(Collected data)

_ _ _

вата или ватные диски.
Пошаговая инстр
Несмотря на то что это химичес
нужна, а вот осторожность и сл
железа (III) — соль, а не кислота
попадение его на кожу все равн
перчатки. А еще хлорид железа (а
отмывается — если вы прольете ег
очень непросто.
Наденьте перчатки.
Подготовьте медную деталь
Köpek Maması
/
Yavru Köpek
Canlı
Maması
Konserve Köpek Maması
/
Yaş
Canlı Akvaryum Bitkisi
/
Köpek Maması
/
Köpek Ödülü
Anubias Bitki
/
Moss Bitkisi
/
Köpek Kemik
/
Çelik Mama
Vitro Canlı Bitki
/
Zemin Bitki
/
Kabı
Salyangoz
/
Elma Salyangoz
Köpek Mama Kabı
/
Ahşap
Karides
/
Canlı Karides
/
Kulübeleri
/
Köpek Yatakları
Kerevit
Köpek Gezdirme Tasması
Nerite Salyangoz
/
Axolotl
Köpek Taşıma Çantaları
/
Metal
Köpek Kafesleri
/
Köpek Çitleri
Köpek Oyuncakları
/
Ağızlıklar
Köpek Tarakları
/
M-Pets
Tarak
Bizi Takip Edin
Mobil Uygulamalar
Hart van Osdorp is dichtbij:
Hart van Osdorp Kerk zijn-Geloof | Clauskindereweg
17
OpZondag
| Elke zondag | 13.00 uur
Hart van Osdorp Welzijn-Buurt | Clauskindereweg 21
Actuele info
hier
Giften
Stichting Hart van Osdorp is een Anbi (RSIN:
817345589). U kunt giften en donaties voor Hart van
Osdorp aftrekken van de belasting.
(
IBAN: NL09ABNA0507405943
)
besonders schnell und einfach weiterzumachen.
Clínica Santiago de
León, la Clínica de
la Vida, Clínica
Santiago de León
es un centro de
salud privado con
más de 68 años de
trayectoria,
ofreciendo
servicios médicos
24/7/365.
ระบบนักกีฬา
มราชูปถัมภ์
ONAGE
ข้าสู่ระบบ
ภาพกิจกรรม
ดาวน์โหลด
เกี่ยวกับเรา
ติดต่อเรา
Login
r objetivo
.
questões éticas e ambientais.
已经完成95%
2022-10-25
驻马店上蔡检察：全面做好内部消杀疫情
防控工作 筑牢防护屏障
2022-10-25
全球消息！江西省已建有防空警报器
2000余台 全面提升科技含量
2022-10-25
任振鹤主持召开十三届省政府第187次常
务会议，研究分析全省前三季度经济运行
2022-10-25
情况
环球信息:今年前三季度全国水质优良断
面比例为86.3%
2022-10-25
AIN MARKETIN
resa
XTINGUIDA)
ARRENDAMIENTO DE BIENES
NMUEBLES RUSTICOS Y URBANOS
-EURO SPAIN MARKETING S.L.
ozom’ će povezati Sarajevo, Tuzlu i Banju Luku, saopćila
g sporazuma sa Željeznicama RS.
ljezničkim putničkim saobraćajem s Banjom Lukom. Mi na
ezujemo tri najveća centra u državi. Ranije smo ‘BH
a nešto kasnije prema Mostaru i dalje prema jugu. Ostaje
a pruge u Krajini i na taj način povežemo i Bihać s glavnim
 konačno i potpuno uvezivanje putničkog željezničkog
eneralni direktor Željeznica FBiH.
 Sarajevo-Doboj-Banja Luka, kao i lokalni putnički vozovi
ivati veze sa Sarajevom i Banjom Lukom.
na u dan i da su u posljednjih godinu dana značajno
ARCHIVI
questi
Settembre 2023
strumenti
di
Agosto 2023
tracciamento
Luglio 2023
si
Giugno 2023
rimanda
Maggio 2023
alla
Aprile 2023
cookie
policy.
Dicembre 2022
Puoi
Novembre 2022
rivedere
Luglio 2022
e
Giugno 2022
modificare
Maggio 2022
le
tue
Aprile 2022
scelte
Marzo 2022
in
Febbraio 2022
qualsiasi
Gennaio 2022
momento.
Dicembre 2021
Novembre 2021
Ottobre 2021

_ _ _

Rewrite all the rows of the collected data above, switching every occurrence of "Köpek" to "Kedi" and leaving everything else unchanged.

вата или ватные диски.
Пошаговая инстр
Несмотря на то что это химичес
нужна, а вот осторожность и сл
железа (III) — соль, а не кислота
попадение его на кожу все равн
перчатки. А еще хлорид железа (а
отмывается — если вы прольете ег
очень непросто.
Наденьте перчатки.
Подготовьте медную деталь
Kedi Maması
/
Yavru Kedi
Canlı
Maması
Konserve Kedi Maması
/
Yaş
Canlı Akvaryum Bitkisi
/
Kedi Maması
/
Kedi Ödülü
Anubias Bitki
/
Moss Bitkisi
/
Kedi Kemik
/
Çelik Mama
Vitro Canlı Bitki
/
Zemin Bitki
/
Kabı
Salyangoz
/
Elma Salyangoz
Kedi Mama Kabı
/
Ahşap
Karides
/
Canlı Karides
/
Kulübeleri
/
Kedi Yatakları
Kerevit
Kedi Gezdirme Tasması
Nerite Salyangoz
/
Axolotl
Kedi Taşıma Çantaları
/
Metal
Kedi Kafesleri
/
Kedi Çitleri
Kedi Oyuncakları
/
Ağızlıklar
Kedi Tarakları
/
M-Pets
Tarak
Bizi Takip Edin
Mobil Uygulamalar
Hart van Osdorp is dichtbij:
Hart van Osdorp Kerk zijn-Geloof | Clauskindereweg
17
OpZondag
| Elke zondag | 13.00 uur
Hart van Osdorp Welzijn-Buurt | Clauskindereweg 21
Actuele info
hier
Giften
Stichting Hart van Osdorp is een Anbi (RSIN:
817345589). U kunt giften en donaties voor Hart van
Osdorp aftrekken van de belasting.
(
IBAN: NL09ABNA0507405943
)
besonders schnell und einfach weiterzumachen.
Clínica Santiago de
León, la Clínica de
la Vida, Clínica
Santiago de León
es un centro de
salud privado con
más de 68 años de
trayectoria,
ofreciendo
servicios médicos
24/7/365.
ระบบนักกีฬา
มราชูปถัมภ์
ONAGE
ข้าสู่ระบบ
ภาพกิจกรรม
ดาวน์โหลด
เกี่ยวกับเรา
ติดต่อเรา
Login
r objetivo
.
questões éticas e ambientais.
已经完成95%
2022-10-25
驻马店上蔡检察：全面做好内部消杀疫情
防控工作 筑牢防护屏障
2022-10-25
全球消息！江西省已建有防空警报器
2000余台 全面提升科技含量
2022-10-25
任振鹤主持召开十三届省政府第187次常
务会议，研究分析全省前三季度经济运行
2022-10-25
情况
环球信息:今年前三季度全国水质优良断
面比例为86.3%
2022-10-25
AIN MARKETIN
resa
XTINGUIDA)
ARRENDAMIENTO DE BIENES
NMUEBLES RUSTICOS Y URBANOS
-EURO SPAIN MARKETING S.L.
ozom’ će povezati Sarajevo, Tuzlu i Banju Luku, saopćila
g sporazuma sa Željeznicama RS.
ljezničkim putničkim saobraćajem s Banjom Lukom. Mi na
ezujemo tri najveća centra u državi. Ranije smo ‘BH
a nešto kasnije prema Mostaru i dalje prema jugu. Ostaje
a pruge u Krajini i na taj način povežemo i Bihać s glavnim
 konačno i potpuno uvezivanje putničkog željezničkog
eneralni direktor Željeznica FBiH.
 Sarajevo-Doboj-Banja Luka, kao i lokalni putnički vozovi
ivati veze sa Sarajevom i Banjom Lukom.
na u dan i da su u posljednjih godinu dana značajno
ARCHIVI
questi
Settembre 2023
strumenti
di
Agosto 2023
tracciamento
Luglio 2023
si
Giugno 2023
rimanda
Maggio 2023
alla
Aprile 2023
cookie
policy.
Dicembre 2022
Puoi
Novembre 2022
rivedere
Luglio 2022
e
Giugno 2022
modificare
Maggio 2022
le
tue
Aprile 2022
scelte
Marzo 2022
in
Febbraio 2022
qualsiasi
Gennaio 2022
momento.
Dicembre 2021
Novembre 2021
Ottobre 2021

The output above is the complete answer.